- Mon Repos Location of Mon Repos in Micoud District, Saint Lucia
- Coordinates (Mon Repos): 13°51′N 060°53′W﻿ / ﻿13.850°N 60.883°W
- Country: Saint Lucia
- District: Micoud District (formerly part of Praslin Quarter)
- Elevation: 81 m (266 ft)

Population
- • Total: 982

= Mon Repos, Saint Lucia =

Mon Repos is a village in Saint Lucia. It is located on the Atlantic coast of Saint Lucia, near Praslin, in Micoud District. It contains many communities, including Lumbard, Mamiku, La Pointe (including Paris Drive, Phiadel, Morne Bois-Den), Patience, Collie Town (Knockay Avenue), St. Marie, Vietnam, Malgretoute, Ryon and Piton.

==Facilities==
The village is the commercial center for these areas, housing a credit union, gas station, grocery and variety store, restaurants, a primary school, the St. Ann's Catholic Church and the Seventh Day Adventist Church, which operates a primary school. Three primary schools educate the village.

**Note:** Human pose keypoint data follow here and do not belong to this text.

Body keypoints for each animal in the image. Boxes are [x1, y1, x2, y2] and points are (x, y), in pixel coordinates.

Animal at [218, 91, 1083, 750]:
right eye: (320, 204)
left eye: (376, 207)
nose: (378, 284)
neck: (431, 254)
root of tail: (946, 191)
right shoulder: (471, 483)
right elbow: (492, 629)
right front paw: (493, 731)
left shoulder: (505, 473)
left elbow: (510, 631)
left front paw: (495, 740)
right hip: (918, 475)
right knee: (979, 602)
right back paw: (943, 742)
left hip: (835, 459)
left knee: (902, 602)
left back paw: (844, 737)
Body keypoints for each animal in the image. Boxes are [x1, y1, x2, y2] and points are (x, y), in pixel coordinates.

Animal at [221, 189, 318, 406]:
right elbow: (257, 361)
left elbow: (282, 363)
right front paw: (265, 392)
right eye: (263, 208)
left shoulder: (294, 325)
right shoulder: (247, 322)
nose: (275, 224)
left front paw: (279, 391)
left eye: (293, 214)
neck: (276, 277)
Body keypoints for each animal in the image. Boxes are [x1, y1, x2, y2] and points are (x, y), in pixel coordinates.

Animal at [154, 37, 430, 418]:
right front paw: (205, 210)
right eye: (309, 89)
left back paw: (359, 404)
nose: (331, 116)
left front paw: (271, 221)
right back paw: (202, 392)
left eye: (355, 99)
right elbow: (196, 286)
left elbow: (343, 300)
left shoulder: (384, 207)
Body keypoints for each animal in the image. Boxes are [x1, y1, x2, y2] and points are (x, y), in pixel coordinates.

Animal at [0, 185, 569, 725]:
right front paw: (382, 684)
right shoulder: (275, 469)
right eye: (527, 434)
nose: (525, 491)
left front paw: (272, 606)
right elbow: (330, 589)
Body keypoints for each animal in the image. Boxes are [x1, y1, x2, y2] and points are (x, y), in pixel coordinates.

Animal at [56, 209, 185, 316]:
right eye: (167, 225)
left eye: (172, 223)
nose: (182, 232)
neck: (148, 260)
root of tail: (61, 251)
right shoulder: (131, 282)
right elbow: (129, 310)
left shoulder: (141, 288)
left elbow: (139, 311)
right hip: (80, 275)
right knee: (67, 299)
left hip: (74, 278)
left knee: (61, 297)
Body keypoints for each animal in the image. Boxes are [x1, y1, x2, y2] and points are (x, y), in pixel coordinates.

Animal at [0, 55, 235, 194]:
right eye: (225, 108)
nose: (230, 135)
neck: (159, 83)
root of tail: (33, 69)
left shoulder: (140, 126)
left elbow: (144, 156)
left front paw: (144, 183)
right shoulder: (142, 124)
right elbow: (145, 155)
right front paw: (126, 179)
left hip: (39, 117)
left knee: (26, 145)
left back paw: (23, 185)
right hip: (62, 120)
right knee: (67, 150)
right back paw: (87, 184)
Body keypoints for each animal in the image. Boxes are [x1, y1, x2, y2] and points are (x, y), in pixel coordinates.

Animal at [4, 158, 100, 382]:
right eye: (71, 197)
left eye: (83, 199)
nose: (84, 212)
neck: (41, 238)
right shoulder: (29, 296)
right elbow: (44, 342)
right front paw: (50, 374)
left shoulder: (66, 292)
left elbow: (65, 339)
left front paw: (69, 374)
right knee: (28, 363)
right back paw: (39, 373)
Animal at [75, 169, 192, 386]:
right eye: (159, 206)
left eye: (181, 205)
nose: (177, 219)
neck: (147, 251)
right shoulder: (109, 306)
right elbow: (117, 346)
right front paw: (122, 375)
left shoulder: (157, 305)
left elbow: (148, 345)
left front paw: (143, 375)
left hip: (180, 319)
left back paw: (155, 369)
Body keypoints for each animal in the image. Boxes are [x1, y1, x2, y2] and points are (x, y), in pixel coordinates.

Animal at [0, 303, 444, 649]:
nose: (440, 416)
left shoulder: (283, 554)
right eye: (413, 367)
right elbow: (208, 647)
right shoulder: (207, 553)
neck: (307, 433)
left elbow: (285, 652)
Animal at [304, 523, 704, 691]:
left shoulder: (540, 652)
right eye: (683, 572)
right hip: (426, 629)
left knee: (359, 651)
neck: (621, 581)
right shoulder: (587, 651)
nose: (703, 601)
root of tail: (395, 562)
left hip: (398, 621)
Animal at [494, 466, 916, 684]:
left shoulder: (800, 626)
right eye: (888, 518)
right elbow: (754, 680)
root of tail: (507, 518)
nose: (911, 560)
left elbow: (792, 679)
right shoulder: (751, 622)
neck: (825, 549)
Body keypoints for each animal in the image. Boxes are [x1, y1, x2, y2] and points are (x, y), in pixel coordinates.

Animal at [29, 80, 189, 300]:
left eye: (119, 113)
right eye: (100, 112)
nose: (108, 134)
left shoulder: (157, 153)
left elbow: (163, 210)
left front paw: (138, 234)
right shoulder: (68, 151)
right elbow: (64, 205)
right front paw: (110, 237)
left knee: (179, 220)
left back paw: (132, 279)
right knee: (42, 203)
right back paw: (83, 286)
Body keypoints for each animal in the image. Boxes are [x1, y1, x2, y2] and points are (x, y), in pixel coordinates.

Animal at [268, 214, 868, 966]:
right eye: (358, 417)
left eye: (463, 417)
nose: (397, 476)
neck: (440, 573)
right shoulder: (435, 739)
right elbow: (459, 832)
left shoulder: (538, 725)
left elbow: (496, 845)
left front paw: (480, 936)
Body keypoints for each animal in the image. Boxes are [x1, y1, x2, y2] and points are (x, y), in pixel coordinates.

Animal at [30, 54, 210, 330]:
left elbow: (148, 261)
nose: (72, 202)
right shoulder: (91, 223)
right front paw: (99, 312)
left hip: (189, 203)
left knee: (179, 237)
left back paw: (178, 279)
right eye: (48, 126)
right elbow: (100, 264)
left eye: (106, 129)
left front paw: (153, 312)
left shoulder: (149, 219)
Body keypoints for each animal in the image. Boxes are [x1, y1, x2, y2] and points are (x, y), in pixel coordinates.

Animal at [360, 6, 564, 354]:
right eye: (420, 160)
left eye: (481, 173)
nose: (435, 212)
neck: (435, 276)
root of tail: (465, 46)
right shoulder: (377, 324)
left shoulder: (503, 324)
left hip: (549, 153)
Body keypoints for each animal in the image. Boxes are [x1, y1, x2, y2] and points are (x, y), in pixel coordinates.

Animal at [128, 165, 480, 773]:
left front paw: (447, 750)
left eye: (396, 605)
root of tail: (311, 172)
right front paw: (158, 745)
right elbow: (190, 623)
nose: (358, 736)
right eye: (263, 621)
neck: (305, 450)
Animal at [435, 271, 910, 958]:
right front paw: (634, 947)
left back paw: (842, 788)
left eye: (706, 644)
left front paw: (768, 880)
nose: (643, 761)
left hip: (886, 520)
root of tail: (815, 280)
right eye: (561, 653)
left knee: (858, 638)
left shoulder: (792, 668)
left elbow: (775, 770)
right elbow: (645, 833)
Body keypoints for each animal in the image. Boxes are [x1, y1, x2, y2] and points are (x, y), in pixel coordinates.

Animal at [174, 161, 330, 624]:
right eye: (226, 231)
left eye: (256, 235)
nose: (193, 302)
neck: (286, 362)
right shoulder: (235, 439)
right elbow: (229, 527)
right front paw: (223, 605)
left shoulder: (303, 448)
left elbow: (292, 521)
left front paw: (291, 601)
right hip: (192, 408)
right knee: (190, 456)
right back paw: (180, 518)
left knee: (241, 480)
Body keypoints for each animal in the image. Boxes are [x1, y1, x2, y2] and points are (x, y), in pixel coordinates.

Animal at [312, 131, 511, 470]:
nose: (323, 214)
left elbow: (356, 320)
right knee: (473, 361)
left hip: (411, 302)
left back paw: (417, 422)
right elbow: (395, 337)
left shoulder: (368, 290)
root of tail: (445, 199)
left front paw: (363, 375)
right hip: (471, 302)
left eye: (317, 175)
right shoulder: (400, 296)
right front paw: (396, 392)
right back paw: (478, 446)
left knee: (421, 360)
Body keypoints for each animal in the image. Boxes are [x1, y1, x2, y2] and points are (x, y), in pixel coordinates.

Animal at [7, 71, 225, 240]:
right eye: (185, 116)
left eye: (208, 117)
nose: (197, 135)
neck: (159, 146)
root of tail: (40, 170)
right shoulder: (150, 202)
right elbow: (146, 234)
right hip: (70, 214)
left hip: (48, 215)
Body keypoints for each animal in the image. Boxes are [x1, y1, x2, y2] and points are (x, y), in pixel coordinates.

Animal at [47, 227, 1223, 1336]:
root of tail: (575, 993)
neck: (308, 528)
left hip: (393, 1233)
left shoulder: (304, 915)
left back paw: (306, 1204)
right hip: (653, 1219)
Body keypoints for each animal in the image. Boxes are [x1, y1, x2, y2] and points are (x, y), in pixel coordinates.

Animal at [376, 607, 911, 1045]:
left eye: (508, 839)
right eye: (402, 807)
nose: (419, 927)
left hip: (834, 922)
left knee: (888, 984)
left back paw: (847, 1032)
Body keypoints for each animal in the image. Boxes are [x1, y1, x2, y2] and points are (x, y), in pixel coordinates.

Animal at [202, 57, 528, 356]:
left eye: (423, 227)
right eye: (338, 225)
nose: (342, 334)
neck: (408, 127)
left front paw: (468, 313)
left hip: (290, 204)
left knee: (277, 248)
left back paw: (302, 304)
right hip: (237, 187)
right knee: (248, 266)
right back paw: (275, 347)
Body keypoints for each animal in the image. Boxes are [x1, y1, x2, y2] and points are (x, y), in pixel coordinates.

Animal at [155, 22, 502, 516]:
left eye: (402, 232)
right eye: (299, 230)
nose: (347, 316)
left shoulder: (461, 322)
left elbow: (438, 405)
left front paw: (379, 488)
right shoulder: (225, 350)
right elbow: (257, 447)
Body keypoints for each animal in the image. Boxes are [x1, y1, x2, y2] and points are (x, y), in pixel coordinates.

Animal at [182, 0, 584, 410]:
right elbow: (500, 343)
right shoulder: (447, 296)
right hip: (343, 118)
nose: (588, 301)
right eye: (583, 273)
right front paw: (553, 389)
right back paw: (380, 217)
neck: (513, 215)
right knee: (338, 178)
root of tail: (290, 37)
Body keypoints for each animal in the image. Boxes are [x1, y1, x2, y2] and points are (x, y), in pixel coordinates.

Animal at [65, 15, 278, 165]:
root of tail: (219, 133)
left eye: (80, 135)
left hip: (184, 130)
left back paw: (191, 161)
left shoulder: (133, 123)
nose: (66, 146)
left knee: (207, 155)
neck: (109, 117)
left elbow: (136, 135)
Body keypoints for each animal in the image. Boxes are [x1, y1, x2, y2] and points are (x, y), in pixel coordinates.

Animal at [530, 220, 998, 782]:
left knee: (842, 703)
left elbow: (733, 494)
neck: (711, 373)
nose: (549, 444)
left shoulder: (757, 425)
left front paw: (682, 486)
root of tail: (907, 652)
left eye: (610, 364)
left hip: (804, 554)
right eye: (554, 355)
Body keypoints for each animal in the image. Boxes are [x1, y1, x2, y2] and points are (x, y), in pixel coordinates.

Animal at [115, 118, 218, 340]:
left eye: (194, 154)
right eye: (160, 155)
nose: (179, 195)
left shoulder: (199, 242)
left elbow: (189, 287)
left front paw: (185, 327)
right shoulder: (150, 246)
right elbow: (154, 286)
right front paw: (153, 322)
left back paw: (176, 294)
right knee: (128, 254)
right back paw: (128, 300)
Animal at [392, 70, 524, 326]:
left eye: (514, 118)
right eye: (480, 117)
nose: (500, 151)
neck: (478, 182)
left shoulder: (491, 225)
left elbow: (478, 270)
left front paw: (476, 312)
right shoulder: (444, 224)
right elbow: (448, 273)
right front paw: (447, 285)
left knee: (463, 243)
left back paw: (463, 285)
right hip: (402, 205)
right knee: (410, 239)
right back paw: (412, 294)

- Mon Repos (Roman Catholic) Combined School is located in the village.
- Patience Combined School, sits on the route to the Vietnamese community
- SDA primary school is also located in the village. It offers two day care centers and prechools.
- Smith's Preschool has operated the longest.

==Sports==
The Mon Repos Youth and Sports Council is made up of a committee, that promotes positive change and influences among the youth and community members. The council hosts events such as pageants and sports competitions including the annual Independence Road Relay. Most communities have a sports club and come together to compete in football, cricket, netball, and athletics.

==Politics==

Mon Repos is part of the Micoud North electoral area, which is represented in the House of Assembly of Saint Lucia.